Shuffle BN is an important trick proposed by MoCo (Momentum Contrast for Unsupervised Visual Representation Learning):
We resolve this problem by shuffling BN. We train with multiple GPUs and perform BN on the samples independently for each GPU (as done in common practice). For the key encoder f k , we shuffle the sample order in the current mini-batch before distributing it among GPUs (and shuffle back after encoding); the sample order of the mini-batch for the query encoder f q is not altered. This ensures the batch statistics used to compute a query and its positive key come from two different subsets. This effectively tackles the cheating issue and allows training to benefit from BN.
Since the official code is not yet released, I tried to implement Shuffle BN as below (where the size of local tensor data
is [32, 3, 224, 224]):
def forward(self, data):
N = data.size(0)
if self.training and self.shuffle_bn:
global_data = distributed_concat_no_grad(data, 0)

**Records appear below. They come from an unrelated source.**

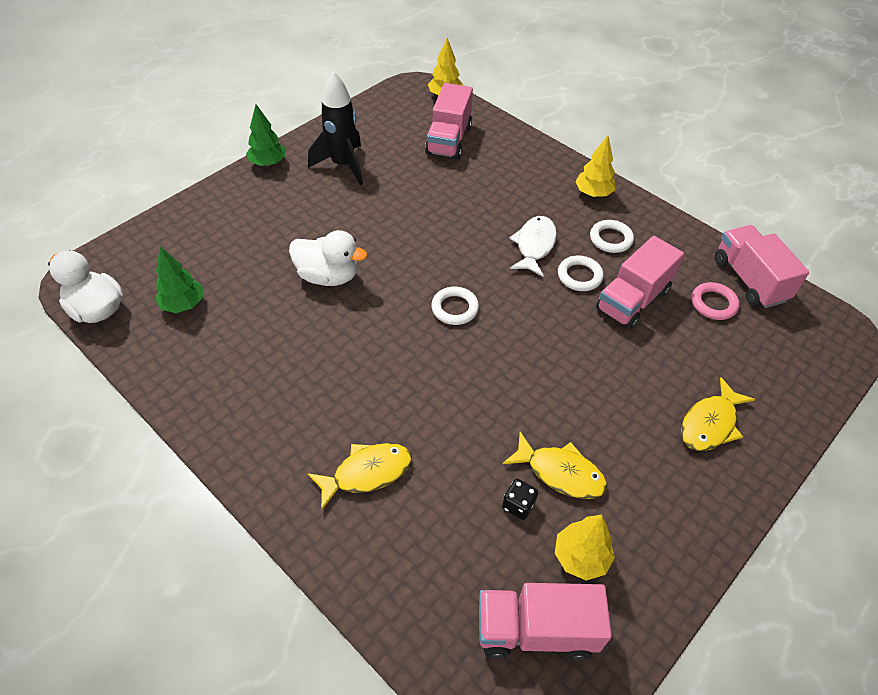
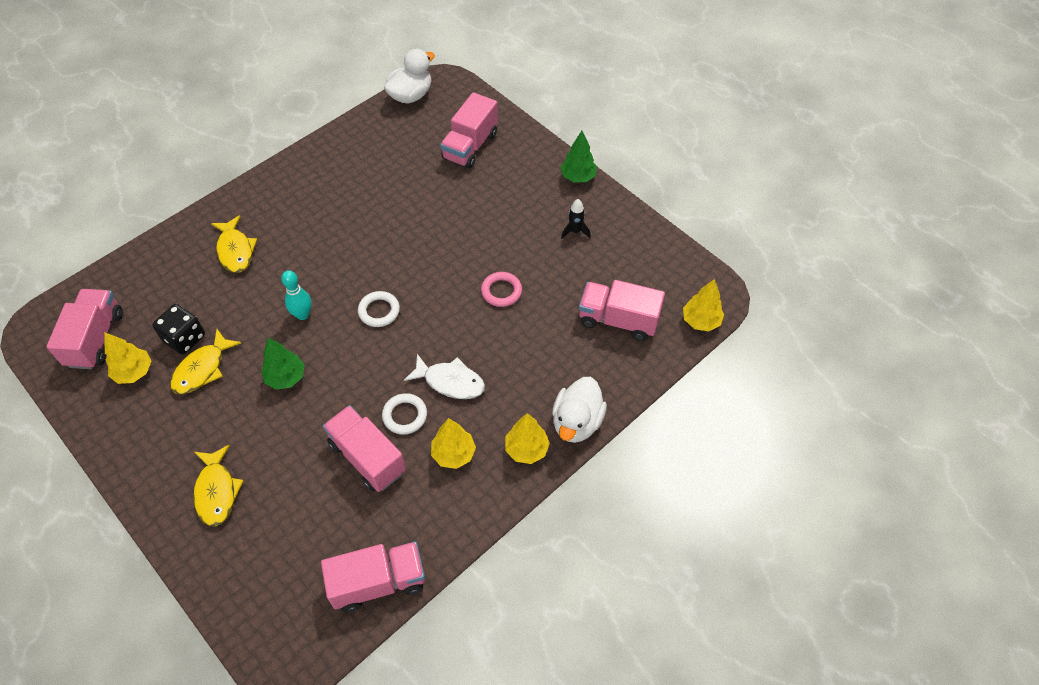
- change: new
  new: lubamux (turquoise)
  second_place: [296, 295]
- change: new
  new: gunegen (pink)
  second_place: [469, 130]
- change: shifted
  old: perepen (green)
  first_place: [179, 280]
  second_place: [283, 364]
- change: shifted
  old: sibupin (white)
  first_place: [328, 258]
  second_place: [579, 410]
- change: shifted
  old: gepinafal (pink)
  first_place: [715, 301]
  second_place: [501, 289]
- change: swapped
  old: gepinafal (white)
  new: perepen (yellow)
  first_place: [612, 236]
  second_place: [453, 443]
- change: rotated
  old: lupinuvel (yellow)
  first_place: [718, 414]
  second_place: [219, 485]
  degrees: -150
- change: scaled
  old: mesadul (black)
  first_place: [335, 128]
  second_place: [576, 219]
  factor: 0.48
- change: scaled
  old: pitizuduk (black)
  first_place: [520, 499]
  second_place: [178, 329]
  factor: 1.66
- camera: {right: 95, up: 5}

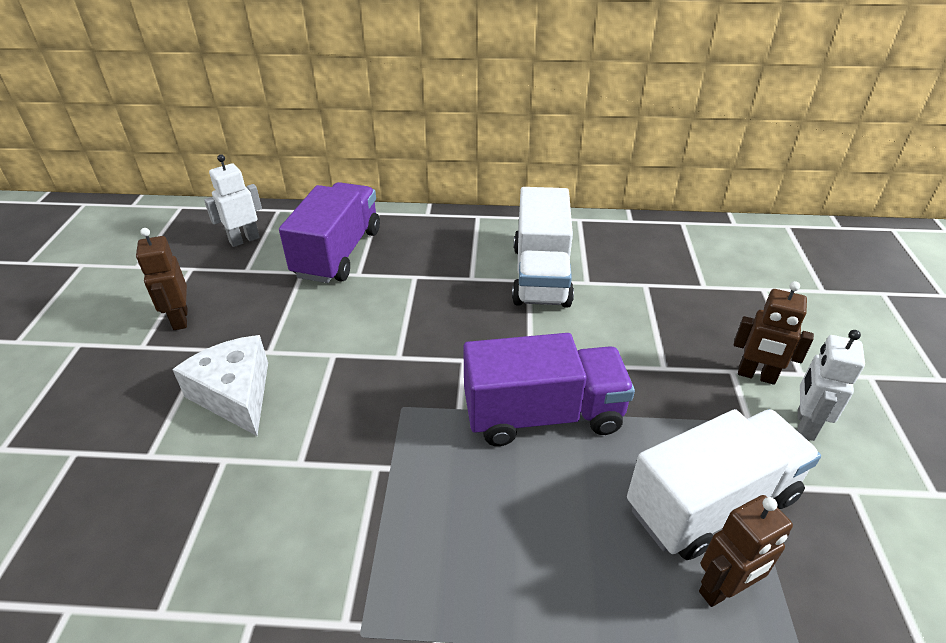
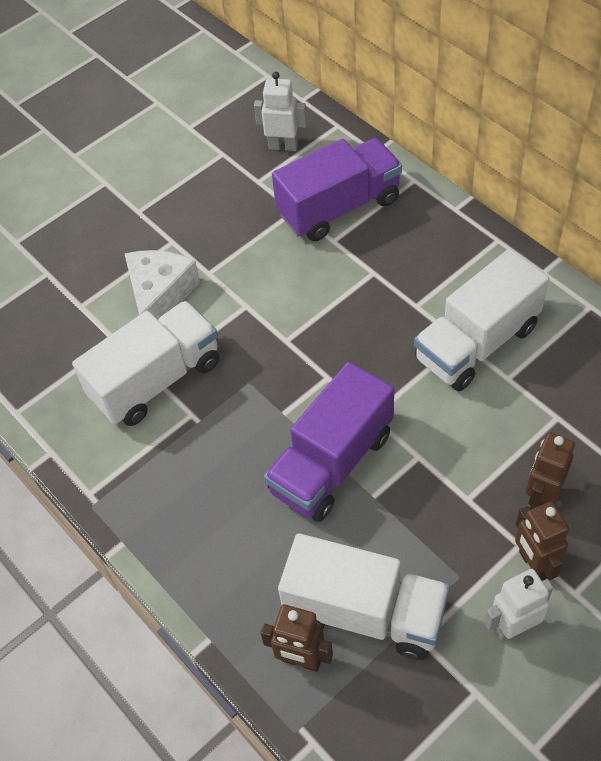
- change: new
  new: gunegen (white)
  second_place: [145, 363]
- change: shifted
  old: tukeputin (brown)
  first_place: [162, 279]
  second_place: [550, 470]
- change: rotated
  old: gunegen (purple)
  first_place: [549, 389]
  second_place: [329, 442]
  degrees: 90
- camera: {right: 50, up: 15}

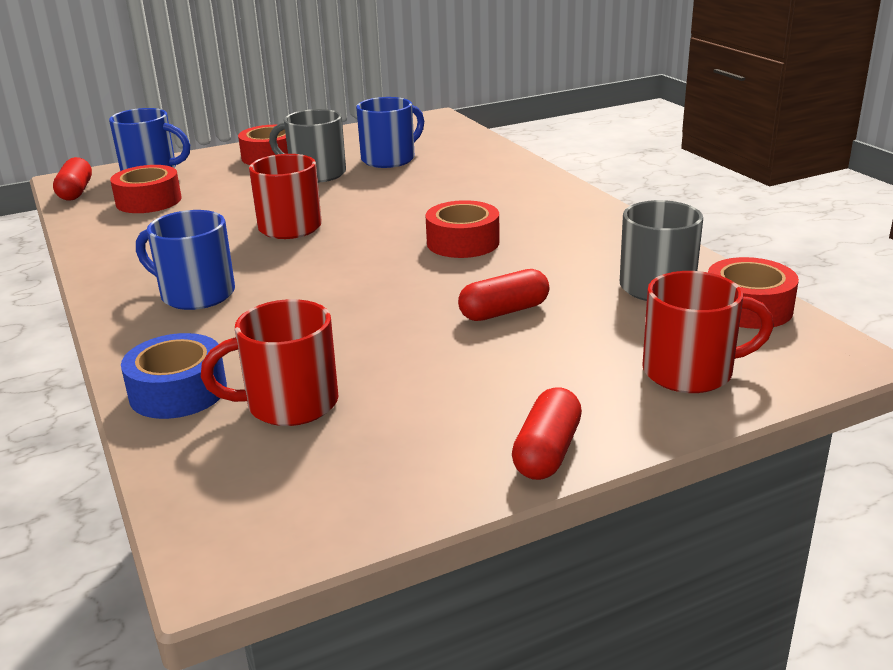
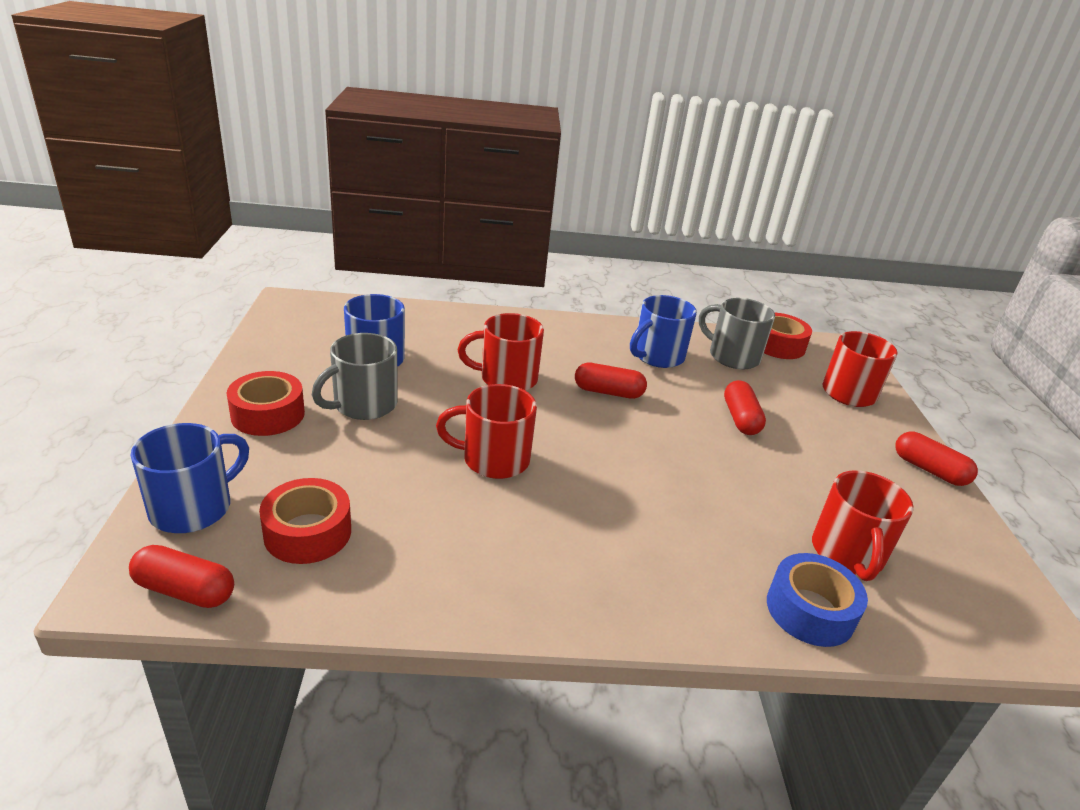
- change: new
  new: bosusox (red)
  second_place: [501, 352]
- change: shifted
  old: bosusox (blue)
  first_place: [185, 260]
  second_place: [663, 331]
- change: swapped
  old: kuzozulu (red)
  new: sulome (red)
  first_place: [462, 229]
  second_place: [611, 381]
- camera: {right: -70, up: 5}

shuffle_index = torch.randperm(global_data.size(0), device=data.device)
broadcast(shuffle_index, 0)
recover_index = shuffle_index.argsort()
beg = N * self.rank
end = beg + N
data = global_data[shuffle_index[beg: end]]
feature = self.some_feature_extracting_network(data)
feature = feature.view(N, -1)
if self.training and self.shuffle_bn:
global_feature = distributed_concat_with_grad(feature)
feature = global_feature[recover_index[beg: end]]
return feature
However, the first call of allgather communication makes the training much slower (0.54s/iter → 0.84s/iter).